La gestion de la pandémie de la Covid-19 comporte beaucoup de défaillances. Et la Coalition pour la santé et l’action sociale (COSCAS) ne ménage pas les autorités en charge de la santé. Dans un communiqué, ces spécialistes en santé publique soulèvent une kyrielle de manquements.
La manière dont la pandémie de la Covid-19 est en train d’être gérée au Sénégal suscite de vives réactions des syndicats de la santé, notamment ceux regroupés autour de la Coalition pour la santé et l’Action sociale (COSCAS). Ces derniers ont dressé un tableau sombre de la situation de la maladie au Sénégal, relevant, au passage, beaucoup de manquements dans la prise en charge des malades, les tests, le traçage des cas de Covid-19, etc. «La gestion de la pandémie de la Covid-19 s’est heurtée à des obstacles liés à la gouvernance», démarrent Pr Abdoul Kane, président du Cosas et ses camarades dans un document parvenu à Walf Quotidien. D’après eux, cette gouvernance aurait pu être améliorée si la vision était partagée par les différents acteurs et si les concertations initiées par le Chef de l’Etat avaient abouti à la mise en place de cadres de réflexion fonctionnels aussi bien au niveau national qu’au niveau local.
Pr Abdoul Kane et Cie y ont observé également l’absence d’approche inclusive, avec une centralisation excessive des activités autour du ministère de la Santé, lui-même traversé par des contradictions internes entre le cabinet et les autres composantes. D’après eux, ces tergiversations ont eu pour conséquence la concentration des moyens au sommet, des districts sanitaires démunis, frappés de plein fouet par la baisse de la fréquentation des patients, induisant une baisse drastique de recettes, les rendant incapables d’implémenter des stratégies locales, surtout en milieu communautaire.

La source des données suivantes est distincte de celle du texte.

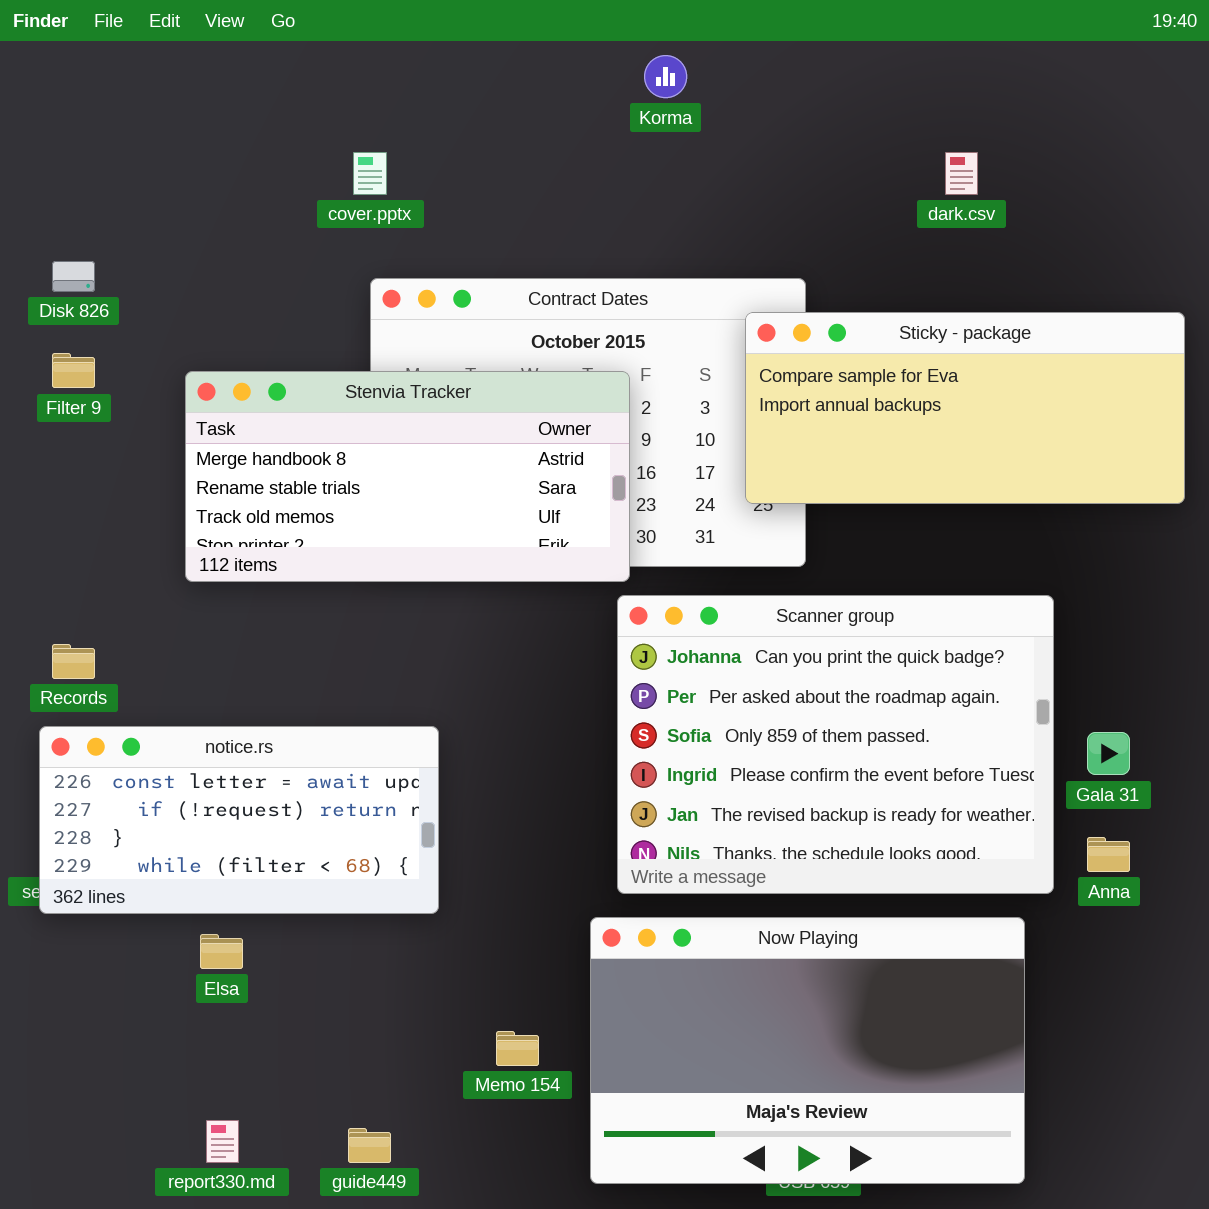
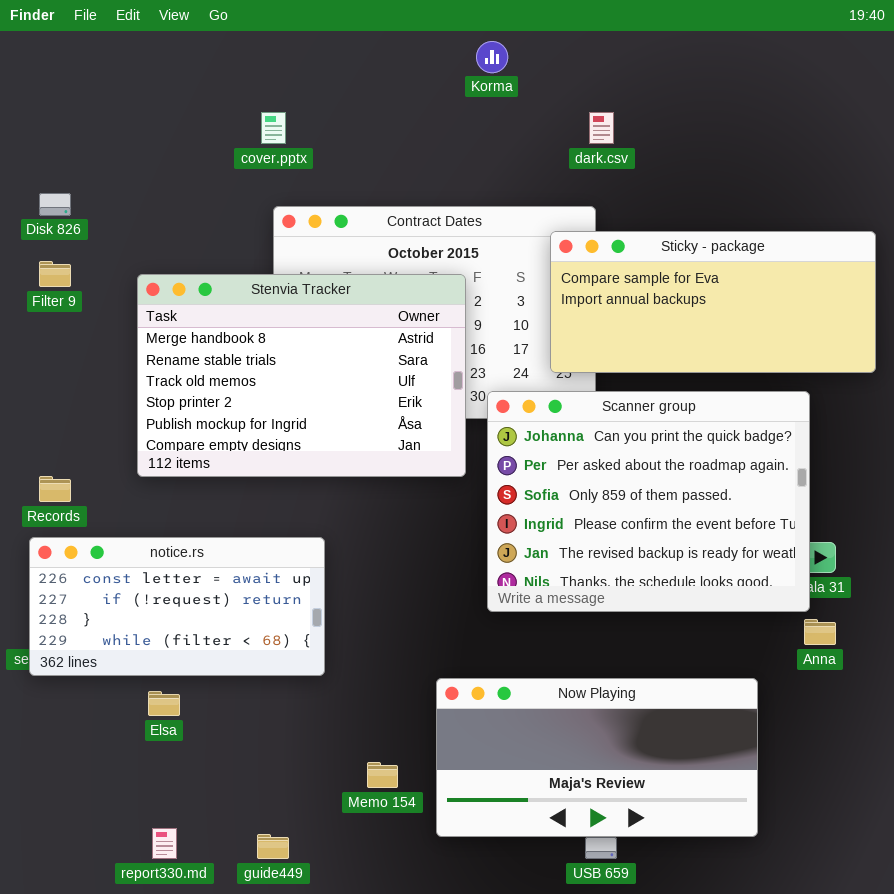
dark.csv: [945,152,978,195] -> [589,112,614,144], moved
Stenvia Tracker: [185,371,630,582] -> [137,274,466,477], resized
Scanner group: [617,595,1054,894] -> [487,391,810,612], moved
Now Playing: [590,917,1025,1184] -> [436,678,758,837], resized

Ils se désolent, également, du fait que plusieurs personnes ressources issues des sociétés savantes médicales, des associations de professionnels de santé, publiques ou privées, des universités et des organisations de la société civile n’ont pas été impliquées dans la dynamique de lutte contre la pandémie. Idem, constatent-ils, pour les experts en sciences sociales, les travailleurs sociaux et les diplômés en santé communautaire qui n’ont pas senti, eux-aussi, leur expertise pleinement valorisée. D’ailleurs soulignent-ils, ces spécialistes ont été les premiers à se plaindre de la médicalisation excessive de la lutte contre la pandémie. De leur avis, c’est cette «gestion solitaire» qui explique cette absence de cohérence dans la démarche, ayant conduit, au report de la réouverture des écoles. «Notre organisation s’est prononcée, depuis le début, pour une stratégie intelligente de dépistage actif, en lieu et place du testing exclusivement ou principalement réservé aux patients symptomatiques et aux cas-contacts. Mais aussi à la disponibilité des kits de dépistage occasionnant inévitablement un écart entre les résultats des tests et la prévalence réelle de la Covid-19 dans notre pays. Ces assertions se trouvent maintenant largement confirmées par la démultiplication des décès, surtout ceux survenant à domicile ou au sein de communautés, au moment où le taux de positivité se maintient en plateau autour de 10%. Les tests de dépistage ne reflètent pas la réalité, avec une augmentation du nombre des cas positifs étroitement liée au nombre de tests effectués», fustigent ces professionnels de santé. Qui, au passage, indiquent que la gravité des cas n’est pas appréhendée dans toute sa mesure. Car, de très nombreux décès dans la communauté ne sont pas comptabilisés, comme étant consécutifs à la Covid-19. Pis prescrivent-ils, la place des formes sévères présentant des lésions caractéristiques au scanner, mais dont les tests sont négatifs, n’est pas précisée. Et le taux de létalité est «biaisé par le fait d’hospitaliser des jeunes patients dans de grands hôpitaux».
«La stratégie utilisée par les autorités jusque-là semble avoir atteint ses limites. On assiste à une circulation active du virus dans le pays, contrastant avec la gestion léthargique et routinière des autorités, qui rejettent la responsabilité de la situation actuelle sur les populations, qui seraient réticentes à appliquer les gestes barrières et à se conformer aux directives gouvernementales. Malgré l’introduction de la prise en charge extrahospitalière, la régulation des cas laisse beaucoup à désirer. En effet, le dépistage et l’hospitalisation des patients Covid-19 symptomatiques connaissent beaucoup de retard. Ces lenteurs sont à l’origine de nombreux déplacements de ces malades, ce qui accentue les risques de propagation du virus», déclarent Pr Abdoul Kane et Cie.